▶ **Document passage**
Today, we of the M-Network are doing a series on vacationing. Frugal tips, ideas, experiences, personal accounts…everything. Check out the other M-Network blogs for more.

When Micah and I talk about our honeymoon, it always ends in bitter laughter. We had good plans, we thought. Here’s a short version of what we planned: We knew we both don’t like beaches and hot weather. So we headed to New England. We knew we wouldn’t want to travel far after the wedding. So we spent two nights only 2 hours away. Then we headed up through Scranton (2 nights) to New Hampshire (9 nights in 2 places). My parents gave us a week in their time-share, which was basically like a little 1-bedroom apartment. It was a relief from the hotel rooms.

We forgot to take into account some important things about ourselves. For starters: we don’t like to travel. At all. Neither of us. I’ve had 2 good vacations (excluding chilling with you Canadians in Toronto, but that was just chilling), Micah’s had 1. We only really like going places if we’re visiting friends or family.

That combined with some stuff I’m not going to go into here made for a rather miserable honeymoon. We managed to cope but it wasn’t fun.

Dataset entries
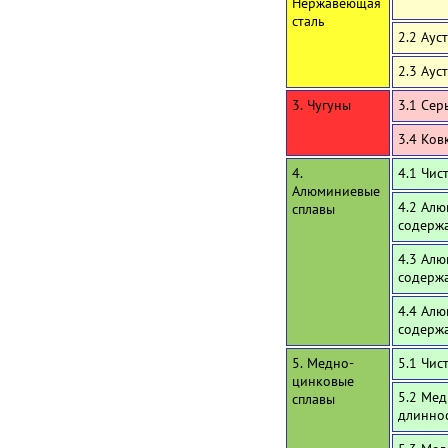
Нержавеющая
сталь
2.2 Аус
2.3 Аус
3. Чугуны
3.1 Сер
3.4 Ков
4.
4.1 Чи
Алюминиевые
4.2 Алю
сплавы
содержа
4.3 Алю
содерж
4.4 Алю
содерж
5. Медно-
5.1 Чис
цинковые
5.2 Мед
сплавы
длинно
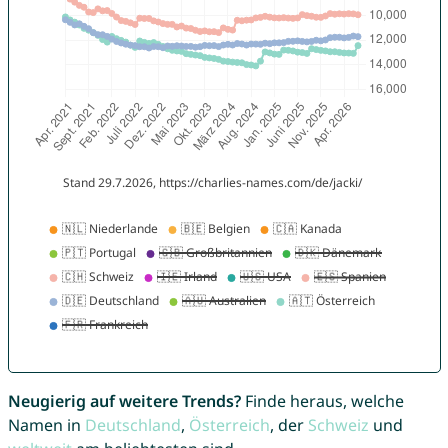
Neugierig auf weitere Trends?
Finde heraus, welche
Namen in
Deutschland
,
Österreich
, der
Schweiz
und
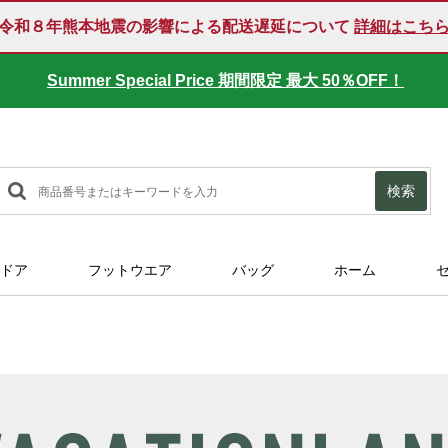
令和８年熊本地震の影響による配送遅延について
詳細はこち
Summer Special Price 期間限定 最大 50％OFF！
検索
ドア
フットウエア
バッグ
ホーム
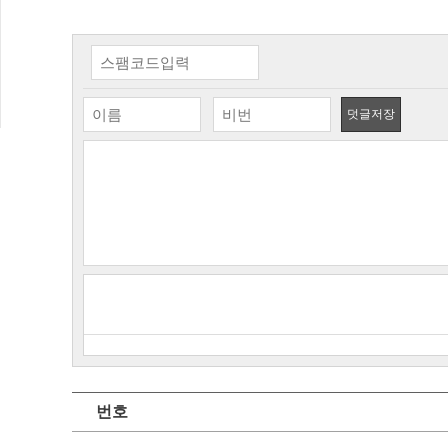
덧글저장
번호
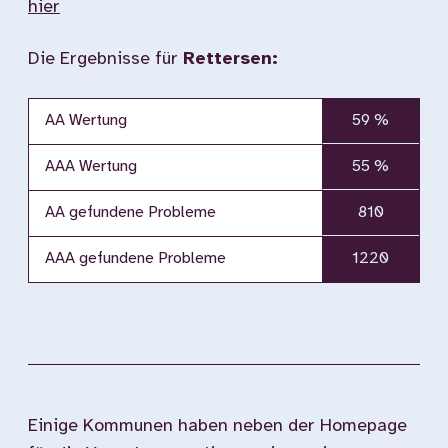
hier
Die Ergebnisse für
Rettersen:
AA Wertung
59 %
AAA Wertung
55 %
AA gefundene Probleme
810
AAA gefundene Probleme
1220
Einige Kommunen haben neben der Homepage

▶ **What you have to do**
Pick up the honeymoon blog post right after its last sentence and carry it on. You can leave the records aside.

▶ **Response to the exercise**
You know what made us happy? Getting home. I was still job hunting, but we were comfortable in our own place. We made a few day trips to DC. We took walks and cooked together and went for coffee and rented movies. That was us.

I’m not saying what was right for our honeymoon will be right for you. But here are some tips I’ve drawn from our experience:

1. You don’t have to take the honeymoon right after the wedding. I think taking a week off to spend together is a good idea. But it doesn’t have to be something elaborate.

There’s a lot of pressure around the wedding. Lots of stress and expectation. Honeymoons bring more expectation—of having a good time, great sex, all that. You’re supposed to be off your head with joy the entire time and that’s a lot of pressure to be dealing with. Going on a honeymoon at a different time lowers those expectations. That would have meant a lot to us!

This also frees you up to have a less conventional wedding date which is a great way to save money and bridal sanity. If you’re a beach person, you can still get married in March or September and plan the honeymoon for later. Everything wedding is easier to book when it’s not the summer and things may actually be cheaper.

And if you don’t have the money for what you really want…take the time to save up for it! Waiting won’t kill you, it may even mean you’ll enjoy yourself more.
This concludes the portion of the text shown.